#### Listed records:

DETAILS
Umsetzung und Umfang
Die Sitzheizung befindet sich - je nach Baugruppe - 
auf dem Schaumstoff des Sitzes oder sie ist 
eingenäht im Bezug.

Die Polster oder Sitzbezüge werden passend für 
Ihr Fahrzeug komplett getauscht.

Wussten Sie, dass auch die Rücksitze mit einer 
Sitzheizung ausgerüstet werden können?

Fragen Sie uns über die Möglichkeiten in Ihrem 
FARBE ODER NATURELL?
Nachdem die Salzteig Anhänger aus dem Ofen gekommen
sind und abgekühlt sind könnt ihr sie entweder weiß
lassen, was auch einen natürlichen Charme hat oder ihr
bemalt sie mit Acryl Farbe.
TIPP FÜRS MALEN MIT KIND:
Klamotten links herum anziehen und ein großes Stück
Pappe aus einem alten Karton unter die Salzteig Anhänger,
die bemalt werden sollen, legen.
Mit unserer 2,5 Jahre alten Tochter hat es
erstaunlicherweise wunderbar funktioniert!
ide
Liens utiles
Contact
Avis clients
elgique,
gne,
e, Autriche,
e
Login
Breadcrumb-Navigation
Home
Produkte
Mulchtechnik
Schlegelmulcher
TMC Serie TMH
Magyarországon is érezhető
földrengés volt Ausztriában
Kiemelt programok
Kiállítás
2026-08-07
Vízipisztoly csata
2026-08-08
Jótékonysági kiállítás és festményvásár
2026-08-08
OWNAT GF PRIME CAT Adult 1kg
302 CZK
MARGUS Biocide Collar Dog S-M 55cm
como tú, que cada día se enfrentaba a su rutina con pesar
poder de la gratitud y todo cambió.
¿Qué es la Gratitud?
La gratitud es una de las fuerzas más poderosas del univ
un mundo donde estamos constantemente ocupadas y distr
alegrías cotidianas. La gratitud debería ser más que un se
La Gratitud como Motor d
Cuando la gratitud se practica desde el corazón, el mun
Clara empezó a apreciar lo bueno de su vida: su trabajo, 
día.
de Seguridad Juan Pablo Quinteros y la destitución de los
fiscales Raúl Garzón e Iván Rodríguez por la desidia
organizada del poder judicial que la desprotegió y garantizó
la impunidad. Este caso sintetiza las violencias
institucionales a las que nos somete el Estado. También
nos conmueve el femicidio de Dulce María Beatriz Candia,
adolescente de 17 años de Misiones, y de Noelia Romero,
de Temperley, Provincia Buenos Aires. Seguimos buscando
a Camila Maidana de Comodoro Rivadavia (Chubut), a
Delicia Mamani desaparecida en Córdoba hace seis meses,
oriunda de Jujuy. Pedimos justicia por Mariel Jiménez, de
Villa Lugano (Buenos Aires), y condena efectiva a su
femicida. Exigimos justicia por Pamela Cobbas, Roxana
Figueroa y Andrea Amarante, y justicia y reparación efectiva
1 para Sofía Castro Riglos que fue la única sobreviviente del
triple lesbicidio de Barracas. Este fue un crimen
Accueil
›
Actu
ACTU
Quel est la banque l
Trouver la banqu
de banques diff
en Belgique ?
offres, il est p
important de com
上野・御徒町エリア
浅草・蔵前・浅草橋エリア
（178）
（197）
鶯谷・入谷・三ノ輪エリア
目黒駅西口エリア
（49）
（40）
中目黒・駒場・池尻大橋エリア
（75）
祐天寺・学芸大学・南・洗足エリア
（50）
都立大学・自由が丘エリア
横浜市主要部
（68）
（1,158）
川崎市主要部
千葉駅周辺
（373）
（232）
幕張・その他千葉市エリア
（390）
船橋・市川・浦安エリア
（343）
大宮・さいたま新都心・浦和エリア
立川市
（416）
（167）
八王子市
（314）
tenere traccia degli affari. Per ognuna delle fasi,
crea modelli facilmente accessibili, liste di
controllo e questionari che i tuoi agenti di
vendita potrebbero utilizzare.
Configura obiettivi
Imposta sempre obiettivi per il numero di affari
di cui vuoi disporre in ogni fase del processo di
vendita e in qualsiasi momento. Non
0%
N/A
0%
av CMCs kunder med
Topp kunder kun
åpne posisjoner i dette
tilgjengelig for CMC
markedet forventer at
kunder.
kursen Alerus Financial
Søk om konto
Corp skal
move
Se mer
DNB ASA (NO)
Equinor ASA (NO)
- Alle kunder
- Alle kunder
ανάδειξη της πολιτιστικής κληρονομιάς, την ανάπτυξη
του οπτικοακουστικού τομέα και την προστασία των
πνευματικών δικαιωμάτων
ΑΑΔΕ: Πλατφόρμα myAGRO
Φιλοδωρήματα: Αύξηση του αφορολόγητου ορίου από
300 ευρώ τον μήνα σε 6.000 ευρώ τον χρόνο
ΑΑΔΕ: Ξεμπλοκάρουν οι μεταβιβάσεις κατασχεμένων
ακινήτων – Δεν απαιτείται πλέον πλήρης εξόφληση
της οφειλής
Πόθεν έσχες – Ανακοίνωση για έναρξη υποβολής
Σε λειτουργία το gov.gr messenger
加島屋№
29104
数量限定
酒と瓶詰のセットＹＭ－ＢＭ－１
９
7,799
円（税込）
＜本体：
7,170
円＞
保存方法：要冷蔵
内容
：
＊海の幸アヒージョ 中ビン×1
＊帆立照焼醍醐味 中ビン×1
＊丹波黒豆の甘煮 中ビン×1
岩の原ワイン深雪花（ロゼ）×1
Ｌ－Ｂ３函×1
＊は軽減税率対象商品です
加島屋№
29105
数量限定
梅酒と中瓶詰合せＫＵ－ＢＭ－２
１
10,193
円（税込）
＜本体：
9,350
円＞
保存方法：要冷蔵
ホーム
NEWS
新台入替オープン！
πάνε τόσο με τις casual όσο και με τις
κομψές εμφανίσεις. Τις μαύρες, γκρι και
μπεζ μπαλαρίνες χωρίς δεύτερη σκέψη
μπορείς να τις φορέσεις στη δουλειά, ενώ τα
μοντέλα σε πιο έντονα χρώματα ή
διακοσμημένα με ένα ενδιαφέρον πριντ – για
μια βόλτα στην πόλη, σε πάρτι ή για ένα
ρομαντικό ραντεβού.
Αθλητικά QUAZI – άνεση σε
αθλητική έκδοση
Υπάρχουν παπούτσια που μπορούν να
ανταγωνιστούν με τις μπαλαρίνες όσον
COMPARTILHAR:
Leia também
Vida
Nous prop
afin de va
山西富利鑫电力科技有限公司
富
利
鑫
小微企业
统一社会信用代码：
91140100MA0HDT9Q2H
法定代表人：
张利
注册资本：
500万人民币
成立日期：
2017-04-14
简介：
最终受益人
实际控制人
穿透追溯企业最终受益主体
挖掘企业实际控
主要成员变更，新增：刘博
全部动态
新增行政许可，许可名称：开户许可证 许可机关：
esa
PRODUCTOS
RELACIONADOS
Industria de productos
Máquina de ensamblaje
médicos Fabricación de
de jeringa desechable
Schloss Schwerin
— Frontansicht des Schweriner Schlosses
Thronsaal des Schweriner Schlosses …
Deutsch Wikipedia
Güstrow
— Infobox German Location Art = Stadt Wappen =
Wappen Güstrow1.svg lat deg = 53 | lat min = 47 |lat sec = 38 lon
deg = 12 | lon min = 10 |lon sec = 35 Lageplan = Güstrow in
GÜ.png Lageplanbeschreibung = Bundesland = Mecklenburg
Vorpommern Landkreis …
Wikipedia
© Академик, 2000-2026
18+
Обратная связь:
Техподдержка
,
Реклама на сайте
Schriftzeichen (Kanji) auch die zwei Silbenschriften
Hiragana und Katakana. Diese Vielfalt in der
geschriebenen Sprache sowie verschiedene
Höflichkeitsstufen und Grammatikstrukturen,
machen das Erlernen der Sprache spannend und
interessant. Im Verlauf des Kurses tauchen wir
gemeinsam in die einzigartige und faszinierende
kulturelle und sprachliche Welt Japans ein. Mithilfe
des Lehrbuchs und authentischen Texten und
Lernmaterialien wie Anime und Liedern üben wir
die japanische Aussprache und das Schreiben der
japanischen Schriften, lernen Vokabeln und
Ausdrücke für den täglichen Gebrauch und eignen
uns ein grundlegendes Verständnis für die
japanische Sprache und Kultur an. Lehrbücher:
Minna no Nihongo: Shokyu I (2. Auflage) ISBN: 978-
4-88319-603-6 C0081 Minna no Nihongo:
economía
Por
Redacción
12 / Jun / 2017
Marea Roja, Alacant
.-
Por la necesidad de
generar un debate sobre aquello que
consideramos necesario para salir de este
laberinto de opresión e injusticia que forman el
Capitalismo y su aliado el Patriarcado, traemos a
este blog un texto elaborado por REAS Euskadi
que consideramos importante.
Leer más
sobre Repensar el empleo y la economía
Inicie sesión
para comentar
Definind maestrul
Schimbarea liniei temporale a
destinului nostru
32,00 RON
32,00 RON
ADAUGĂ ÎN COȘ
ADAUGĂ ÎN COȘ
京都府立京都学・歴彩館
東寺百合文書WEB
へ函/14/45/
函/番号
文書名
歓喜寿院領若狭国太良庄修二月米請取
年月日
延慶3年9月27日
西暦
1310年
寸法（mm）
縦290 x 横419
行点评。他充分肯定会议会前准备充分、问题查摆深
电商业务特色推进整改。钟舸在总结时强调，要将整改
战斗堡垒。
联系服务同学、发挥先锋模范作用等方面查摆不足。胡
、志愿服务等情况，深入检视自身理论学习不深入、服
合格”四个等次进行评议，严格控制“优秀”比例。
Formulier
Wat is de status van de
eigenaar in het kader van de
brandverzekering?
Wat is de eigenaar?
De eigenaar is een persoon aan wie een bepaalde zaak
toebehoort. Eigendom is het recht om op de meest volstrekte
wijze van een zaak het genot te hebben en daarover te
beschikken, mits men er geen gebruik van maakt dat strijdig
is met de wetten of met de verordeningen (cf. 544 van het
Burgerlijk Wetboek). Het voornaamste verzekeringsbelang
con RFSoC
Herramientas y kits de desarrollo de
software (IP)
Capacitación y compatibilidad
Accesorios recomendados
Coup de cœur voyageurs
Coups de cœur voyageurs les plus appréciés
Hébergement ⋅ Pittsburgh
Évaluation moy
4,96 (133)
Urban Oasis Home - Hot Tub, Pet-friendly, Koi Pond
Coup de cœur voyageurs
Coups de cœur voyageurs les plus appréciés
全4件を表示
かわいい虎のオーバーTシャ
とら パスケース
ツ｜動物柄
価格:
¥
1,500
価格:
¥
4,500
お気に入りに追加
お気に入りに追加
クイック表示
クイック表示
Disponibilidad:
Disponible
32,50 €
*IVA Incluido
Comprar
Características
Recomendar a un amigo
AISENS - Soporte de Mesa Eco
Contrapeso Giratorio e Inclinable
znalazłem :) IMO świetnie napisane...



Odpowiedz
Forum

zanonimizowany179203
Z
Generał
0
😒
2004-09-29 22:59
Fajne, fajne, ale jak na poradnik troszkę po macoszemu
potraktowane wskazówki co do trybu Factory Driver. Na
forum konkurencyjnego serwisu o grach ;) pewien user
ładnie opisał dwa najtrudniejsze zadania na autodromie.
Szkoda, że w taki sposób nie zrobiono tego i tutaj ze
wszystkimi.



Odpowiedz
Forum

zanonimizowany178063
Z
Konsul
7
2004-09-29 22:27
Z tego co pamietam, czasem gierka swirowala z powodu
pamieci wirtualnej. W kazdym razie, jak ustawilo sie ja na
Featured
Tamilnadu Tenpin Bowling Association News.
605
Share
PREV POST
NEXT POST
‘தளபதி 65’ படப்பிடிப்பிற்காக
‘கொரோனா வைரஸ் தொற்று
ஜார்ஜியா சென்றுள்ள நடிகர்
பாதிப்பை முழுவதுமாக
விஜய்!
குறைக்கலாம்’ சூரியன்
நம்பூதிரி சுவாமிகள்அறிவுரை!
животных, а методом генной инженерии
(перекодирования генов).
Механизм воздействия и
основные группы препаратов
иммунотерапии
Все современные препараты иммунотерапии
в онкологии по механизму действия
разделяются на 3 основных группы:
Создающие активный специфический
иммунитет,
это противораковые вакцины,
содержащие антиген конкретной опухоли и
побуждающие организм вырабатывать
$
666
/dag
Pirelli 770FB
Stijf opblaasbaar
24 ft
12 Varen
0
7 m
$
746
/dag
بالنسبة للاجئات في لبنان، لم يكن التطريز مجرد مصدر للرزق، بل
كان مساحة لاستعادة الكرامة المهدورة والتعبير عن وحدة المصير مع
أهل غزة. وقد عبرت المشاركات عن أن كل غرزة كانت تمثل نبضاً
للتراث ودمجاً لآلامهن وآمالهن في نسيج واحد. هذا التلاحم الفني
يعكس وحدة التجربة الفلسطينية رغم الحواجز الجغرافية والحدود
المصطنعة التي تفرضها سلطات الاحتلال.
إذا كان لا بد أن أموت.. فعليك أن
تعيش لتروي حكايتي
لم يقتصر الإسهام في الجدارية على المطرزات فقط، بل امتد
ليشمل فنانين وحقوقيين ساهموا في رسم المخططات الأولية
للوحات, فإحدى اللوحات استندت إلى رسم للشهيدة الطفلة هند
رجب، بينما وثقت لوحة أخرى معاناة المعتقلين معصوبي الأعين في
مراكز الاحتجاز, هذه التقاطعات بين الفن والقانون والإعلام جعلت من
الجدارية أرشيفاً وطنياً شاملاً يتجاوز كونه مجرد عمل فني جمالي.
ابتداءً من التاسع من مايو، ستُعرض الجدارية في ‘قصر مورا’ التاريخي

#### Problem to work on:
In the material above, find the line containing "laberinto de opresión" and the line containing "beschikken, mits men", then write out exactly those two lines and every line between them, and nothing more.

#### Output of the task:
laberinto de opresión e injusticia que forman el
Capitalismo y su aliado el Patriarcado, traemos a
este blog un texto elaborado por REAS Euskadi
que consideramos importante.
Leer más
sobre Repensar el empleo y la economía
Inicie sesión
para comentar
Definind maestrul
Schimbarea liniei temporale a
destinului nostru
32,00 RON
32,00 RON
ADAUGĂ ÎN COȘ
ADAUGĂ ÎN COȘ
京都府立京都学・歴彩館
東寺百合文書WEB
へ函/14/45/
函/番号
文書名
歓喜寿院領若狭国太良庄修二月米請取
年月日
延慶3年9月27日
西暦
1310年
寸法（mm）
縦290 x 横419
行点评。他充分肯定会议会前准备充分、问题查摆深
电商业务特色推进整改。钟舸在总结时强调，要将整改
战斗堡垒。
联系服务同学、发挥先锋模范作用等方面查摆不足。胡
、志愿服务等情况，深入检视自身理论学习不深入、服
合格”四个等次进行评议，严格控制“优秀”比例。
Formulier
Wat is de status van de
eigenaar in het kader van de
brandverzekering?
Wat is de eigenaar?
De eigenaar is een persoon aan wie een bepaalde zaak
toebehoort. Eigendom is het recht om op de meest volstrekte
wijze van een zaak het genot te hebben en daarover te
beschikken, mits men er geen gebruik van maakt dat strijdig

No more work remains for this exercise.